Now that I have Internet in Bavaria, I can come into contact with the world again. 
I am here since almost three weeks - the Flying Dutchman left a few days ago, and I try to arrange the last (the last?? Hahaha) equipments for my second, very rural domicile. 

With the triplets we do very long walks - WE walk (most often my Daughter in Love and I), the triplets are riding in a fashionable electro mobile, motor necessary because here are steep hills, sometimes with a gradient over 9%. 
When I say long walks I am speaking of 10 - 13 km, and those very often in the sun - because around 14 o'clock the triplets shall sleep, which they do in that mobile. 

And I enjoy the beautiful nature here. See so many plants I know - but now I came upon something (with no time to make good photos - first time on May 30) that made me fall back for a second: WHAT IS THAT? on a lake? 

Second time we went by I also had no time (the electro mobile runs fast) - but I managed a snapshot, the flowers no longer in abundance - and which my Apps did not recognise - I use PlantNet, Andy Green and Flora Incognita. 



Do you know what that is? Thank you for your help! 


PS:  I've found it! (I think...): 
        It might be ALISMA - maybe lanceolatum, or Alisma gramineum.






Sunday, 11 April 2021

A Sign of Life

 


Dear You,

just a sign of life: this is the view from my new domicile in Bavaria - isn't it ravishing? 

At the moment I am back in Berlin: I got the offer for my first Biontec shot two days ago, and thought that so important that I entered the ICE and will stay here for a few day. Hustle and bustle - but also 

                                                            Joie de vivre!



Monday, 29 March 2021

(Britta)'s On The Road Again

  


Dear You, 

I haven't use the photo above (which I took years ago at V&A) for a long time, and you know why. 

But now, despite the lockdown-lethargy, I am in the middle of an adventure. 

At the beginning of 2021 I decided that I do not like to feel remote-controlled. 

So, after having not seen the triplets since February 2020 (!) I acted: I had luck to rent an apartment in the village where Son, my Daughter-in-love and the triplets live. To be precise: it was my DiL who told me that the apartment was there to be rented, one street away from their house. 

I thought: "OK - at least it is far enough away that one has to put on a jacket to visit each other".  I don't want to intrude into a family - though welcomed and hopefully able to really help with three vivid little girls, no longer the babies I saw last year but little children who run around, start to speak - and love to lie on the ground and "read" a book. 

I rented without having seen the apartment except on photos - (though Son went and looked at it once). 

I keep my huge apartment in Berlin - by now I know myself: I am a city-girl.

— Problems to solve —
(A) Output the passage from the Bavaria blog excerpt, starting at "Monday, 29 March" and ending at "you know why.", word for word.
(B) Go on with the Bavaria blog excerpt from the point where it stops.

— Given entries —
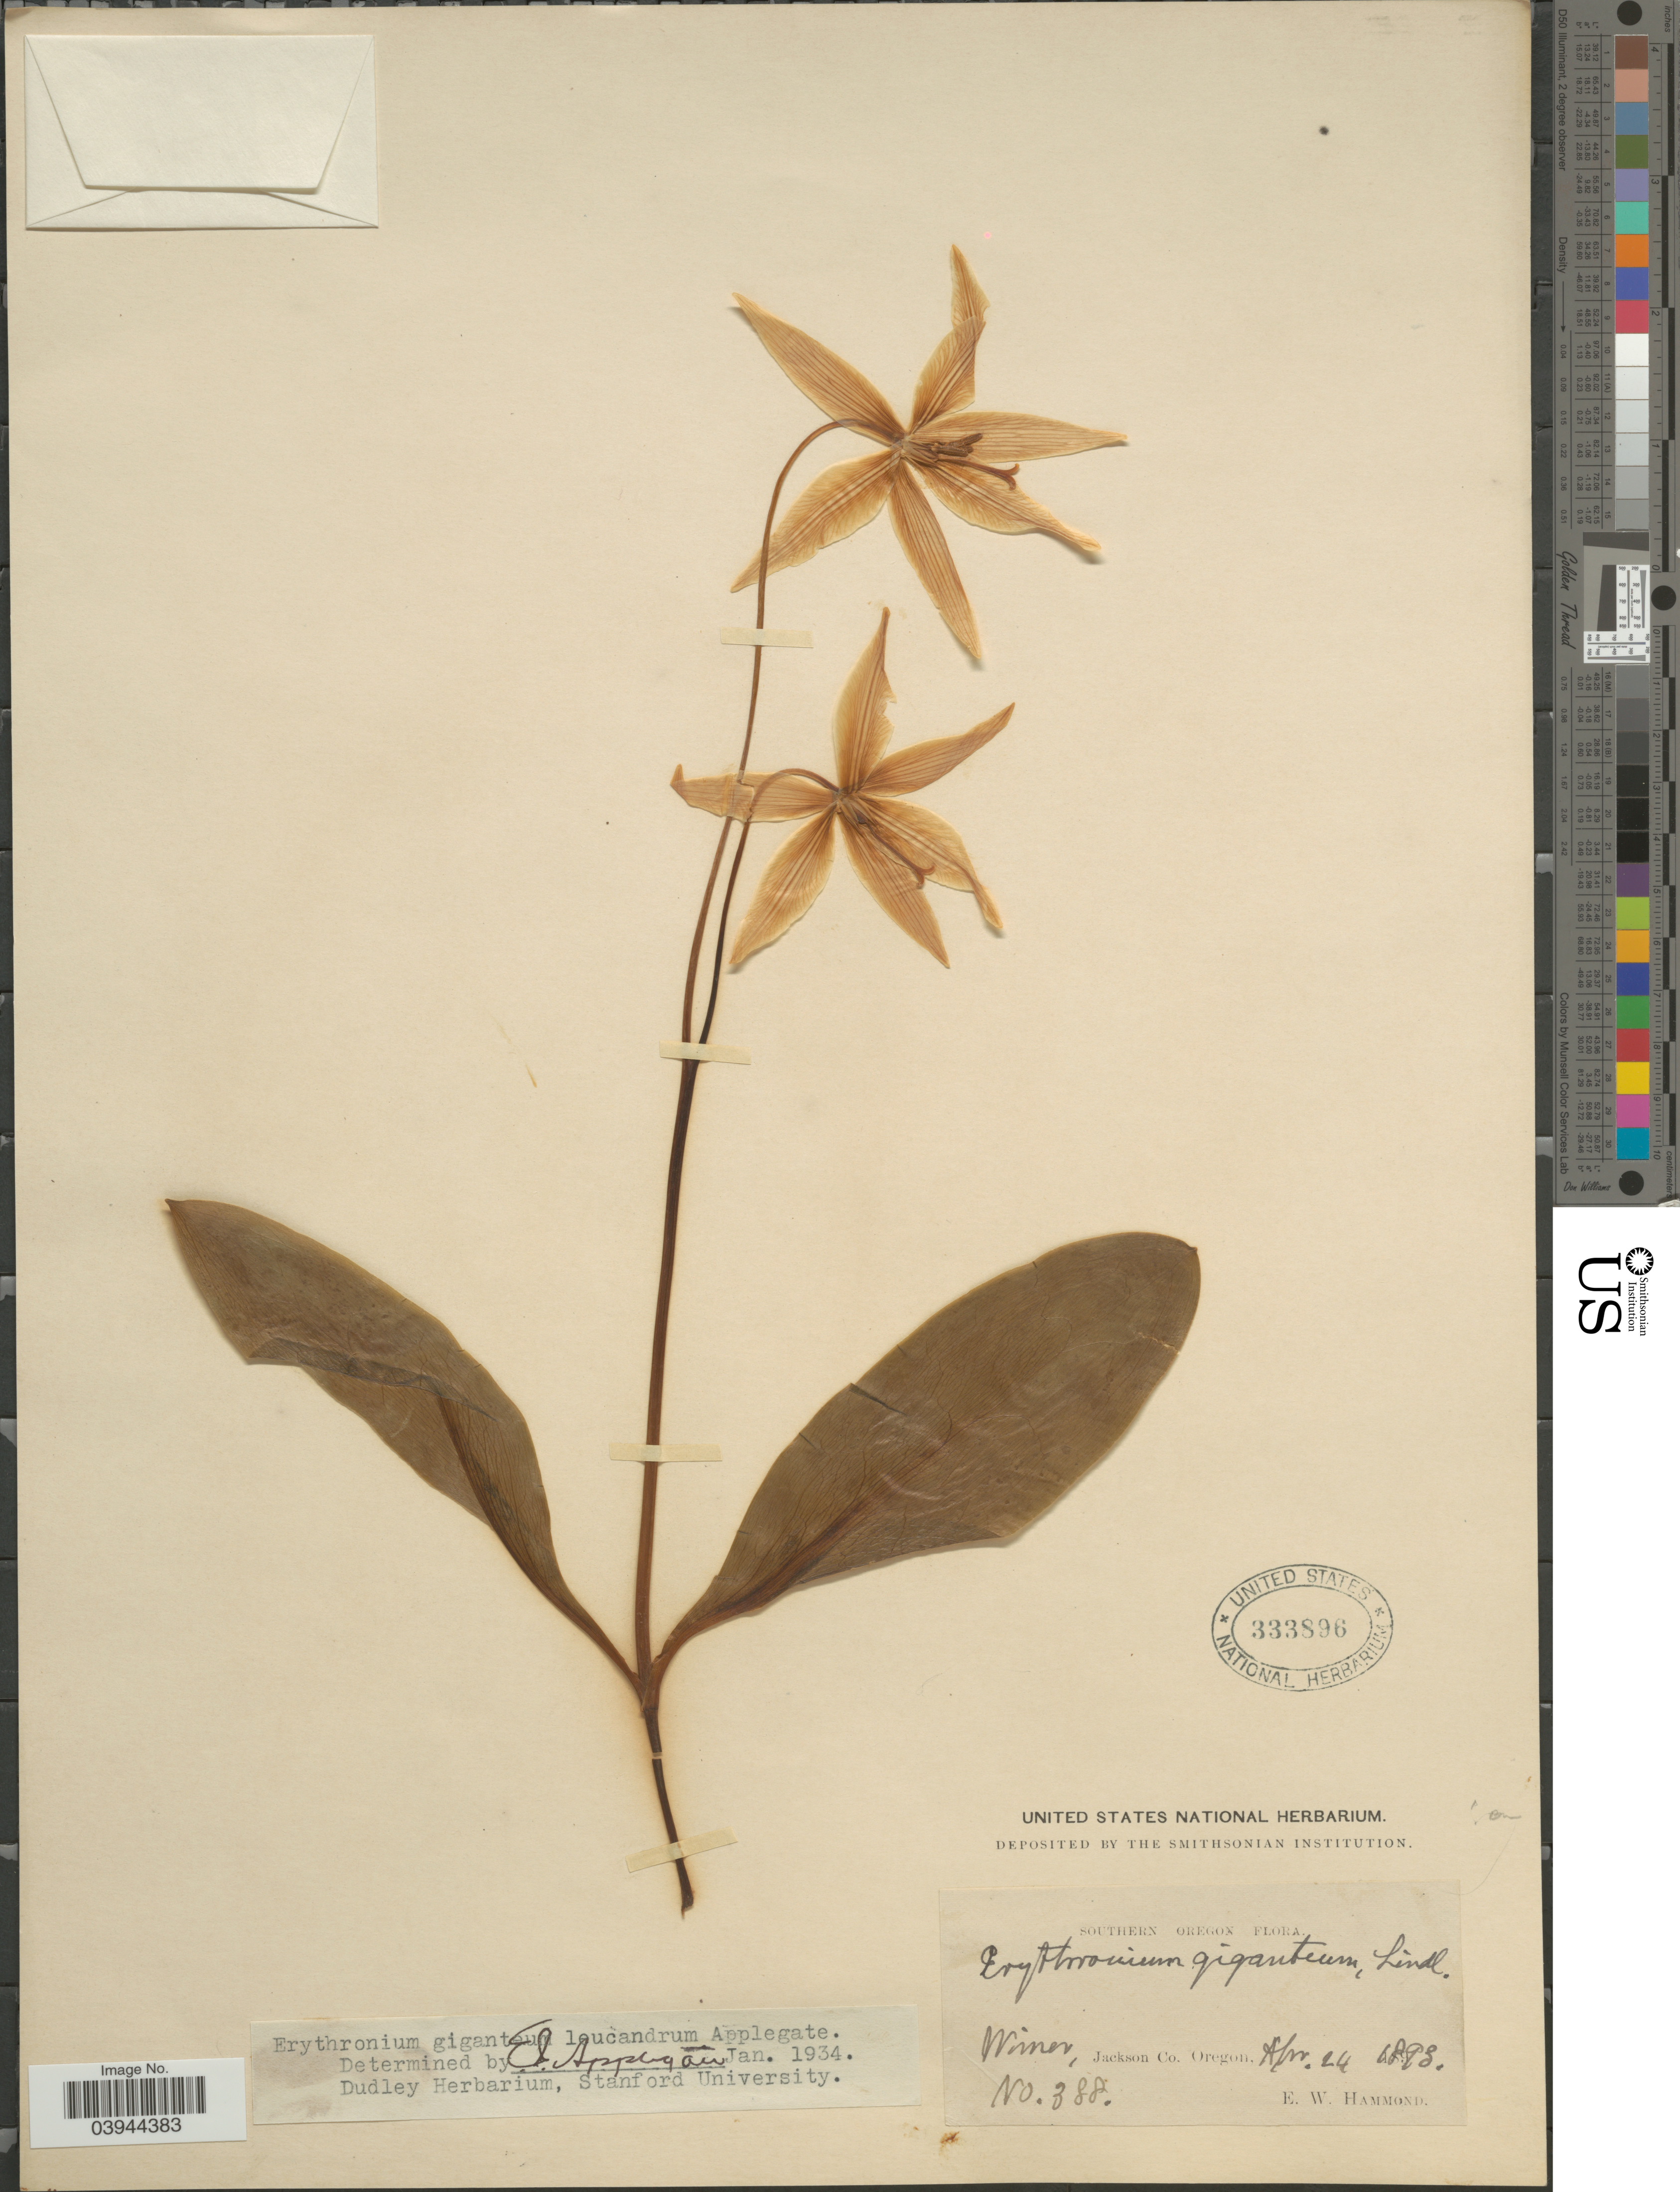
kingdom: Plantae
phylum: Tracheophyta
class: Liliopsida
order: Liliales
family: Liliaceae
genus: Erythronium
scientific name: Erythronium giganteum subsp. leucandrum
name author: Applegate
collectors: E. Hammond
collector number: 388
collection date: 1893-04-24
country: United States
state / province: Oregon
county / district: Jackson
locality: Southern Oregon. Wimer, Jackson Co.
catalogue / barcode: US 333896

— Task-by-task outputs —
(A)
Monday, 29 March 2021

(Britta)'s On The Road Again

  


Dear You, 

I haven't use the photo above (which I took years ago at V&A) for a long time, and you know why.

(B)
I could buy the whole kitchen including all machines; and a good-looking big wardrobe in the bedroom. Yet the van the caretaker and his son filled today with the sofa, the bicycle, ten moving boxes and a lot of other things is full - tomorrow I will manage to climb inside, and then we three drive to Bavaria. 

Hurray! 

The janitor and his son are part-time knights - living in medieval tents, being able to fight with real swords, and hunt with real bow and arrow, so I see it as a sort of crusade: 

Time to fight the dragon Corona, time to move again. 

Wish me luck - and forgive me if you do not get comments at the moment: for some time I will have no Internet, though after five days quarantine I will try to get a connection to you in the house of Son&DiL. 

On my smartphone I can see your comments (and will find out, how I can read your blogs too). 

So: Toodle pip! 





Saturday, 27 February 2021

DELIGHT Two: SHOPPING in small towns and villages

 

photo by Britta Hügel 


No travels to little towns and villages at the (long) moment, AND the shops are closed everywhere in Germany. 

The only living person a lot of people nowadays see at all is the Amazon delivery man. Or the postman - which makes me think of the time when little shops in villages were also the post office... 

But I agree with Mr. J.B.Priestly: shopping in small towns and villages is fun and a delight. 

"We begin (to shop) as small children clutching our pennies and staring over the counter in a sweet agony of indecision." 

Oh yes: I remember Mr. Meissner, the chemist's, just over the street - you could go there with 1 Pfennig (!) in your little hand and he would take down an enormous tin can, open it (ahh - that heavenly smell!) - and took out one heaped teaspoon of black sharp salty rhombic salmis - mmmmhhhh! 

"We who begin to buy only when we are at the mercy of our instinctive drives do not want a whole floor of neckties or saucepans, with lifts to take us to cushions or tobacco. It is when shaving brushes and cheese, toffee and potato peelers, liver pills and socks, are heaped together that we go berserk, shopping like mad."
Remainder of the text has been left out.